My cars have included at least one Rolls-Royce. I bought it in 1925 or thereabouts from Lady Seaforth, who had used it for visiting her friend the Czaritsa in Russia. I believe the Rolls was a 1906 model; it had a Roi de Belge touring body and, although it had done about 250,000 miles when I acquired it, it was still running magnificently.

I had the Rolls converted into a landaulette for my mother, who had fallen in love with its stately lines at first sight. She used it a great deal for about a year, and I then sold it to a dealer who, in turn, sold it in 1930 to a man who ran a car-hire business in Bournemouth. I last heard of it in 1938. It was still going strong, and for all I know it is somewhere in the world today continuing its majestic, trouble-free career.

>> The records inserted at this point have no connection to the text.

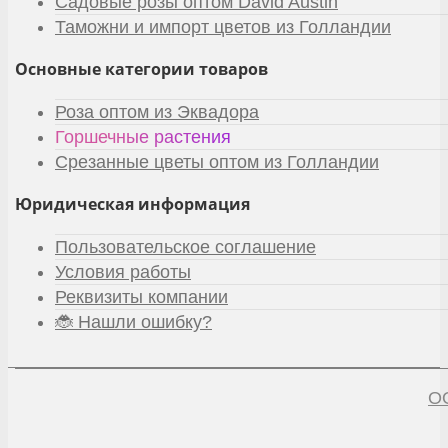
Садовые розы оптом David Austin
Таможни и импорт цветов из Голландии
Основные категории товаров
Роза оптом из Эквадора
Горшечные растения
Срезанные цветы оптом из Голландии
Юридическая информация
Пользовательское соглашение
Условия работы
Реквизиты компании
🐞 Нашли ошибку?
О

Not long before I disposed of the Rolls, I bought another Excelsior —  again an Albert Premier model. If all the people who had ever been shipwrecked in a car ever decided to form a club it would be a distinctly select affair. Nevertheless, I would be eligible for membership.

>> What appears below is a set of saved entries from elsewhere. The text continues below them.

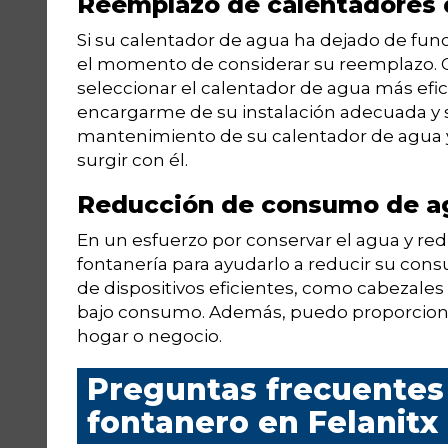
Reemplazo de calentadores 
Si su calentador de agua ha dejado de func
el momento de considerar su reemplazo. C
seleccionar el calentador de agua más efi
encargarme de su instalación adecuada y
mantenimiento de su calentador de agua 
surgir con él.
Reducción de consumo de a
En un esfuerzo por conservar el agua y redu
fontanería para ayudarlo a reducir su cons
de dispositivos eficientes, como cabezales d
bajo consumo. Además, puedo proporcionar
hogar o negocio.
Preguntas frecuentes 
fontanero en Felanitx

I was bringing the Excelsior back home from the Continent one very wintry day (it developed into Dover’s coldest night for half-a-century) on the Belgian cross-Channel steamer Ville de Liege. I’ve never been a very good sailor and my usual mode of travel on the many similar trips I had made with cars of all shapes and sizes was to get into the back of the car, which was secured to the open deck, curl up on the seat and sleep my way to the White Cliffs.

Even when we left Ostend well behind schedule at 3 o’clock that afternoon, the weather was already exceptionally bad — freezing gales, thick driving show and all the rest of it. I lost no time in snuggling down on the back seat.

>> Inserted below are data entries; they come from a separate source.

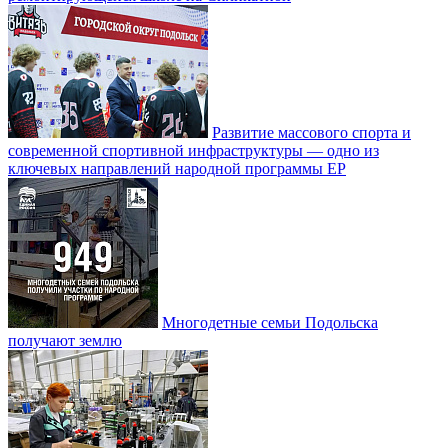
Развитие массового спорта и
современной спортивной инфраструктуры — одно из
ключевых направлений народной программы ЕР
Многодетные семьи Подольска
получают землю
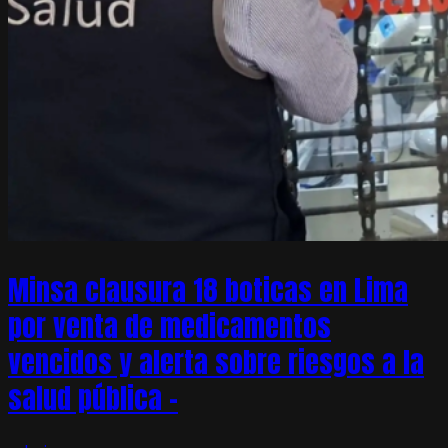
Minsa clausura 18 boticas en Lima
por venta de medicamentos
vencidos y alerta sobre riesgos a la
salud pública –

I was awakened by the ship’s violent lurching, a hefty jolting as if a giant battering ram was hitting the deck, and a loud booming sound. It was pitch black outside and I thought I had better get out if the car and investigate.

There was one small snag. I couldn’t get the door open!

I discovered later that the seas had been coming right over the car and had sealed the doors by freezing on them. I shoved madly away and between shoves I shouted, But no one came to my assistance.

Because she had sailed late, the ship had arrived off Dover at low tide and had run aground just outside the harbour entrance. Everyone — everyone, that is, except me — had been taken off as the heavy seas pounded the vessel and she looked as if she might soon break up. Nobody had thought that anyone might be in the back of the car.

After several of the most unpleasant minutes of my life, one of the doors yielded. I staggered out on to the deserted, heaving deck and managed to get to the rail just as a boat was circling the vessel on a last check. Soaked and freezing I was taken off. If I had been only a few minutes longer escaping from the car I would certainly have been drowned when the water closed over the vessel a few hours later. However, it was not long before I was asleep again — in a warm bed at a Dover hotel.

But my peaceful slumber was soon interrupted. The Press had got on to the story, and at about 3 a.m. there was a loud knocking on my bedroom door. Two reporters wanted me to make a statement then and there. I made several statements, but none of them were printable.

For about the next five days the ship stayed fast aground and back in London I mournfully pictured it and my car constantly appearing from and disappearing below the waves, When some 10 tides had washed completely over her she was successfully salvaged and my car was returned to me.

And the damage to the Excelsior? Absolutely none at all. The ice had sealed the whole of the car’s interior so that it was bone dry. I was a little worried about the crankcase, which was made of aluminium and which salt water might be expected to damage. Nevertheless, there seemed to be nothing wrong, and after I sold the car 15 months later I never heard of the new owners having any trouble.

My present car is an ordinary reliable product of the modern Motor Industry. As General Sales Manager of one of the world’s best-known firms of motor accessory manufacturers, Romac Industries Ltd., my daily life is still very much concerned with the world of motoring. It is a world that has changed almost out of recognition since I first entered it, but I find it as fascinating as ever.